### Work to complete
In the article about reporters who cover the U.S. Supreme Court, which news outlet published the draft decision that would overturn Roe v. Wade?

━━━━━ Extracted text

EDITOR’S NOTE: This is the first of four interviews with reporters who specialize in covering the U.S. Supreme Court during a crucial time. Other interviews will follow each day this week, with links to all as they post.
By Trevor PylePolitico prised loose a historic scoop earlier this year when it published the draft of an upcoming U.S. Supreme Court decision that would overturn an equally historic ruling: Roe v. Wade. Part of the story’s depth-charge impact came from the foreshadowed decision: a majority ruling in Dobbs v. Jackson would upend 49 years of legal abortion and have tusami-like conesequences on a wide range of health-care options for women across the country.
But some of the shock waves sprang from the journalistic rarity of the Politico report. While there have been occasional leaks of upcoming decisions in the past, the Supreme Court’s workings are typically armored in secrecy. Justices seldom give interviews; when they do, it’s not with the press in friendly environments such as law schools or gatherings of people who support their interpretations. Until almost 2010, high court clerks worked on computers without internet connections, Cases are decided with no warning as to which decision may be released when, leading to a tradition dubbed the Running of the Interns.

━━━━━━━━━━
━━━━━ Given entries

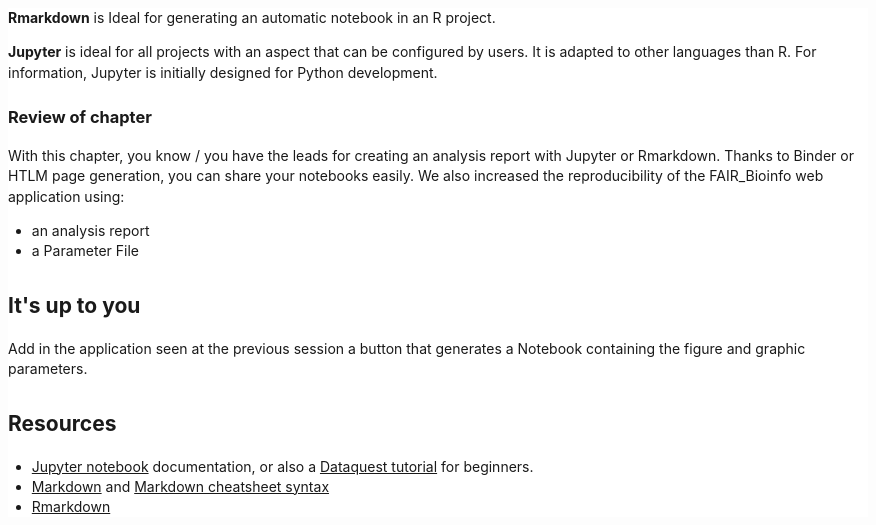 **Rmarkdown** is Ideal for generating an automatic notebook in an R project.

**Jupyter** is ideal for all projects with an aspect that can be configured by users. It is adapted to other languages than R. For information, Jupyter is initially designed for Python development.

### Review of chapter

With this chapter, you know / you have the leads for creating an analysis report with Jupyter or Rmarkdown. Thanks to Binder or  HTLM page generation, you can share your notebooks easily. We also increased the reproducibility of the FAIR\_Bioinfo web application using:

* an analysis report
* a Parameter File

## It's up to you

Add in the application seen at the previous session a button that generates a Notebook containing the figure and graphic parameters.

## Resources

* [Jupyter notebook](https://jupyter-notebook.readthedocs.io/en/latest/) documentation, or also a [Dataquest tutorial](https://www.dataquest.io/blog/jupyter-notebook-tutorial/) for beginners.
* [Markdown](https://guides.github.com/features/mastering-markdown/) and [Markdown cheatsheet syntax](https://guides.github.com/pdfs/markdown-cheatsheet-online.pdf)
* [Rmarkdown](https://rmarkdown.rstudio.com/lesson-1.html)



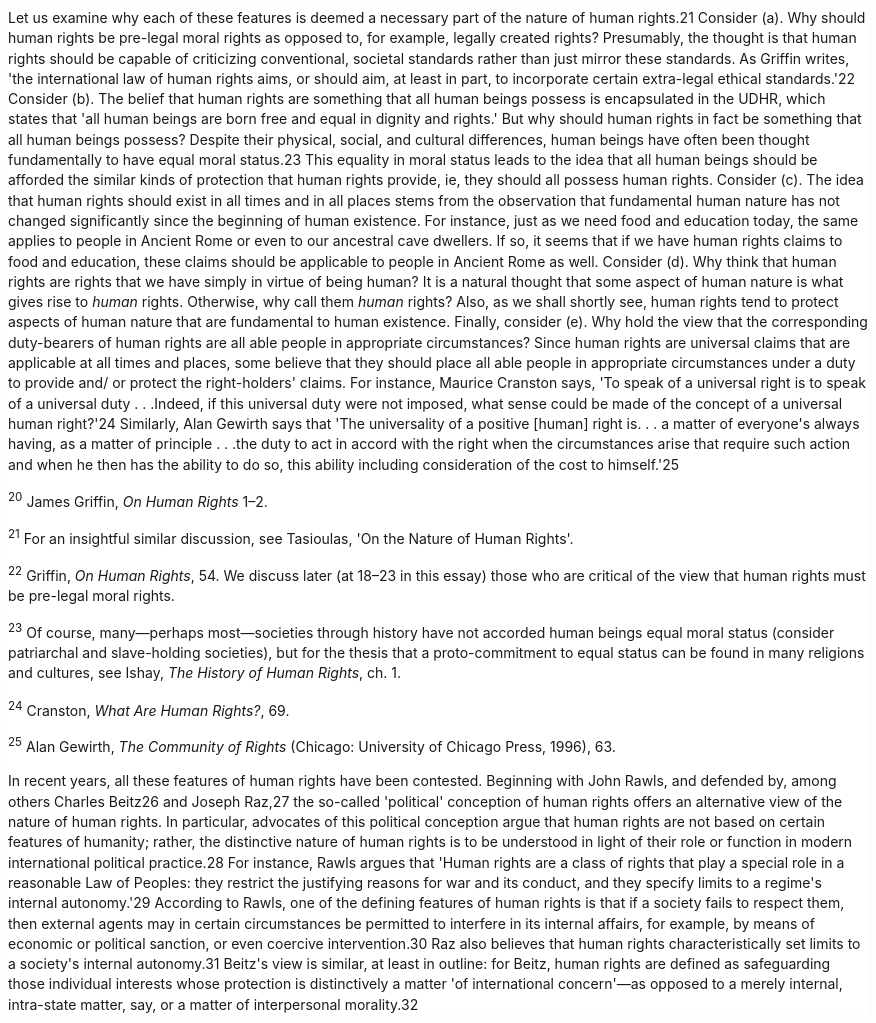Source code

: Let us examine why each of these features is deemed a necessary part of the nature of human rights.21 Consider (a). Why should human rights be pre-legal moral rights as opposed to, for example, legally created rights? Presumably, the thought is that human rights should be capable of criticizing conventional, societal standards rather than just mirror these standards. As Griffin writes, 'the international law of human rights aims, or should aim, at least in part, to incorporate certain extra-legal ethical standards.'22 Consider (b). The belief that human rights are something that all human beings possess is encapsulated in the UDHR, which states that 'all human beings are born free and equal in dignity and rights.' But why should human rights in fact be something that all human beings possess? Despite their physical, social, and cultural differences, human beings have often been thought fundamentally to have equal moral status.23 This equality in moral status leads to the idea that all human beings should be afforded the similar kinds of protection that human rights provide, ie, they should all possess human rights. Consider (c). The idea that human rights should exist in all times and in all places stems from the observation that fundamental human nature has not changed significantly since the beginning of human existence. For instance, just as we need food and education today, the same applies to people in Ancient Rome or even to our ancestral cave dwellers. If so, it seems that if we have human rights claims to food and education, these claims should be applicable to people in Ancient Rome as well. Consider (d). Why think that human rights are rights that we have simply in virtue of being human? It is a natural thought that some aspect of human nature is what gives rise to *human* rights. Otherwise, why call them *human* rights? Also, as we shall shortly see, human rights tend to protect aspects of human nature that are fundamental to human existence. Finally, consider (e). Why hold the view that the corresponding duty-bearers of human rights are all able people in appropriate circumstances? Since human rights are universal claims that are applicable at all times and places, some believe that they should place all able people in appropriate circumstances under a duty to provide and/ or protect the right-holders' claims. For instance, Maurice Cranston says, 'To speak of a universal right is to speak of a universal duty . . .Indeed, if this universal duty were not imposed, what sense could be made of the concept of a universal human right?'24 Similarly, Alan Gewirth says that 'The universality of a positive [human] right is. . . a matter of everyone's always having, as a matter of principle . . .the duty to act in accord with the right when the circumstances arise that require such action and when he then has the ability to do so, this ability including consideration of the cost to himself.'25

<sup>20</sup> James Griffin, *On Human Rights* 1–2.

<sup>21</sup> For an insightful similar discussion, see Tasioulas, 'On the Nature of Human Rights'.

<sup>22</sup> Griffin, *On Human Rights*, 54. We discuss later (at 18–23 in this essay) those who are critical of the view that human rights must be pre-legal moral rights.

<sup>23</sup> Of course, many—perhaps most—societies through history have not accorded human beings equal moral status (consider patriarchal and slave-holding societies), but for the thesis that a proto-commitment to equal status can be found in many religions and cultures, see Ishay, *The History of Human Rights*, ch. 1.

<sup>24</sup> Cranston, *What Are Human Rights?*, 69.

<sup>25</sup> Alan Gewirth, *The Community of Rights* (Chicago: University of Chicago Press, 1996), 63.

In recent years, all these features of human rights have been contested. Beginning with John Rawls, and defended by, among others Charles Beitz26 and Joseph Raz,27 the so-called 'political' conception of human rights offers an alternative view of the nature of human rights. In particular, advocates of this political conception argue that human rights are not based on certain features of humanity; rather, the distinctive nature of human rights is to be understood in light of their role or function in modern international political practice.28 For instance, Rawls argues that 'Human rights are a class of rights that play a special role in a reasonable Law of Peoples: they restrict the justifying reasons for war and its conduct, and they specify limits to a regime's internal autonomy.'29 According to Rawls, one of the defining features of human rights is that if a society fails to respect them, then external agents may in certain circumstances be permitted to interfere in its internal affairs, for example, by means of economic or political sanction, or even coercive intervention.30 Raz also believes that human rights characteristically set limits to a society's internal autonomy.31 Beitz's view is similar, at least in outline: for Beitz, human rights are defined as safeguarding those individual interests whose protection is distinctively a matter 'of international concern'—as opposed to a merely internal, intra-state matter, say, or a matter of interpersonal morality.32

━━━━━━━━━━

### Response to this task
Politico